The back half is even richer. “The Hunt” creeps with a candlelit patience, while “A Simple Answer” jangles and pulses, like the group trying on a brighter shirt and finding it fits. “What’s Wrong” carries a brass-laced ache that never tips into sentimentality. “Gun-Shy” taps out nervous energy with pricked guitars and sounds treated at the microscopic level. Then “Half Gate” clears the fog with a gale of melody before “Sun in Your Eyes” ties it all up in one grand, glowing arc. That closer stretches past seven minutes and never wastes a second, brass and keys swelling as Droste sings to the horizon. I still get goosebumps when that last chord opens.
A lot of the story sits in the process. After early work that sometimes broke down into individual songwriters presenting finished pieces, the Shields sessions emphasized writing together. In interviews around release, the band talked about scrapping ideas that felt too tidy and chasing the energy of playing in a room. You can hear it. Guitars breathe, drums converse, woodwinds peep through like wind in rafters. Chris Taylor’s role as engineer and mixer keeps the sonic picture clear without sanding off texture. It feels lived in, even when the arrangements bloom into something grand.
Critics heard it too. Pitchfork tagged it Best New Music and year-end lists piled up, not as a coronation but as recognition that Grizzly Bear had quietly leveled up again. The songs aren’t built to bowl you over on first listen. They stick, then deepen. “Yet Again” and “Sleeping Ute” became fan favorites for good reason, but it is the connective tissue that sells the record, the transitions where the band lets silence in or lets a snare echo a half second longer.

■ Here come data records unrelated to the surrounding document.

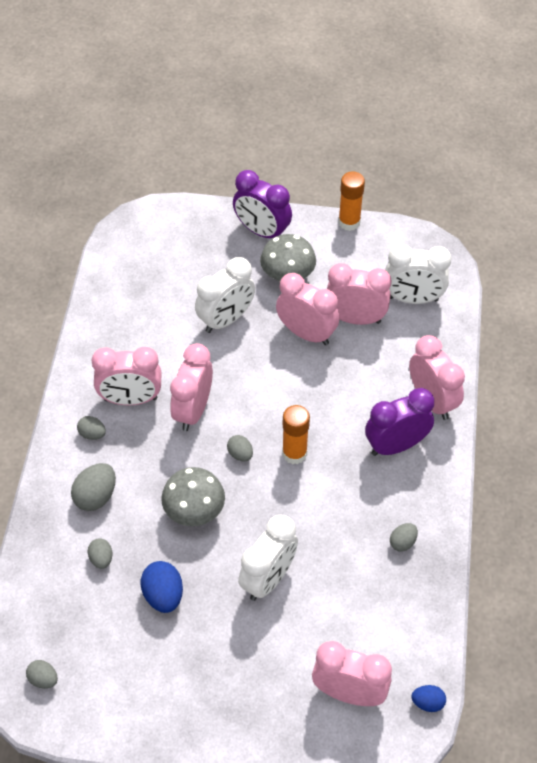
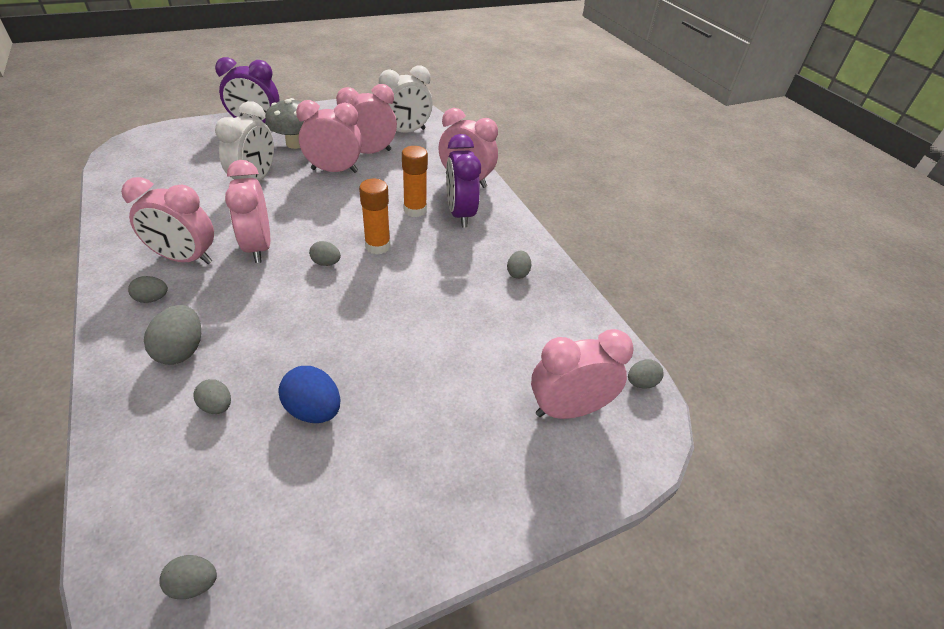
camera: 35 degrees left, 10 degrees down
(130, 399) = (185, 259): pink clock -> pink clock turned 45 degrees clockwise
(194, 512) = (306, 322): grey mushroom -> none
(268, 579) = (419, 347): white clock -> none
(349, 222) = (326, 106): orange glue stick -> orange glue stick (415, 210)
(396, 445) = (460, 214): purple clock -> purple clock turned 45 degrees counterclockwise
(427, 703) = (641, 383): blue egg -> grey egg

If you fell for Veckatimest, this is a different kind of reward. It is less chandelier, more solid timber. That makes Shields vinyl such a satisfying spin. The low end sits warm and present, cymbals bloom naturally, and the layered vocals feel three dimensional without turning syrupy. If you browse a Melbourne record store or plan to buy Grizzly Bear records online, look for a clean copy of the Warp pressing. Among Grizzly Bear albums on vinyl, this one is the keeper you put on when the room is dim and you want detail and pulse, not just atmosphere. A later reissue, Shields: Expanded, added outtakes like “Will Calls” and remixes from Nicolas Jaar that are worth hearing, but the core album stands on its own as their most cohesive front-to-back statement.

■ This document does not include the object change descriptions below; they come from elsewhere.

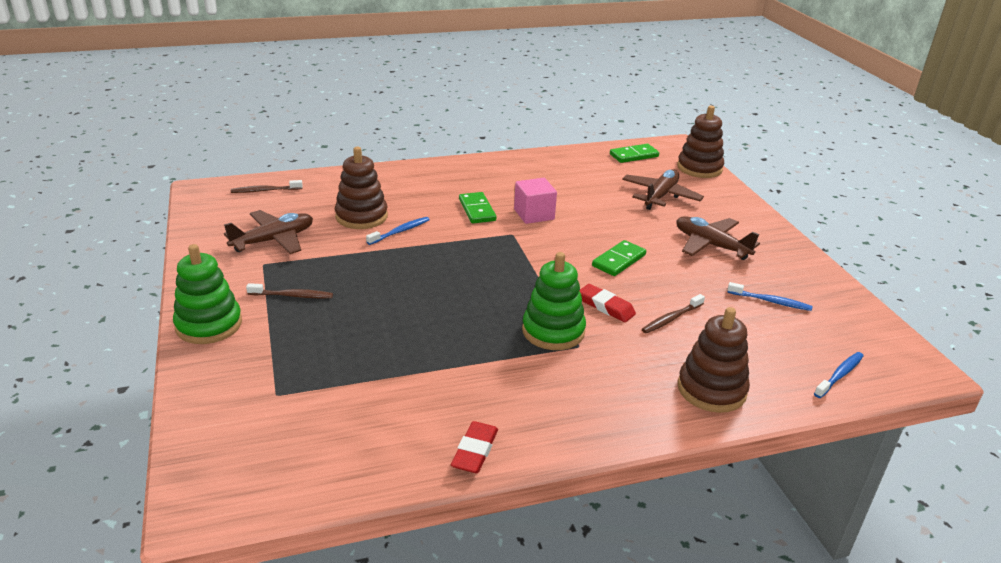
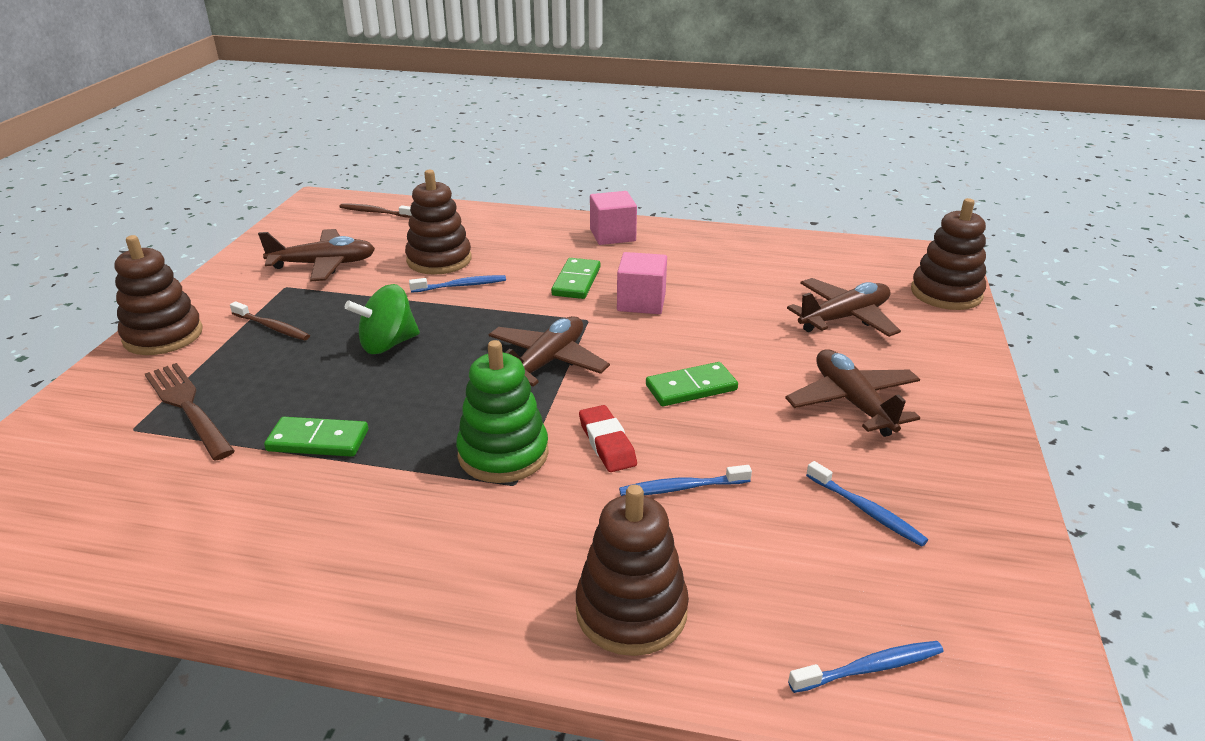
camera: 30 degrees right, 0 degrees up
(209, 325) = (163, 335): green stacking toy -> brown stacking toy
(300, 367) = (187, 407): none -> brown fork
(396, 285) = (388, 344): none -> green spinning top
(466, 172) = (612, 235): none -> pink cube
(475, 451) = (241, 573): red eraser -> none
(517, 268) = (546, 362): none -> brown plane
(634, 155) = (860, 258): green domino -> green domino (318, 440)
(671, 319) = (681, 488): brown toothbrush -> blue toothbrush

Grizzly Bear vinyl tends to draw folks who like to lean in, to notice the way a harmony moves on the second chorus or how the toms are tuned to sit under a bassline. Shields rewards that kind of listening, but it also has the simple pleasures of a great rock record. Big choruses, curious bridges, a closer that lands the plane. Ten years on, it still sounds like four friends in a room, hearing each other, leaving space, and trusting the song. If you only grab one Grizzly Bear record for the shelf, this is the one. And if you stumble across Shields vinyl while digging through a bin of vinyl records Australia stockists swear by, take it home. You will know why by the end of side B.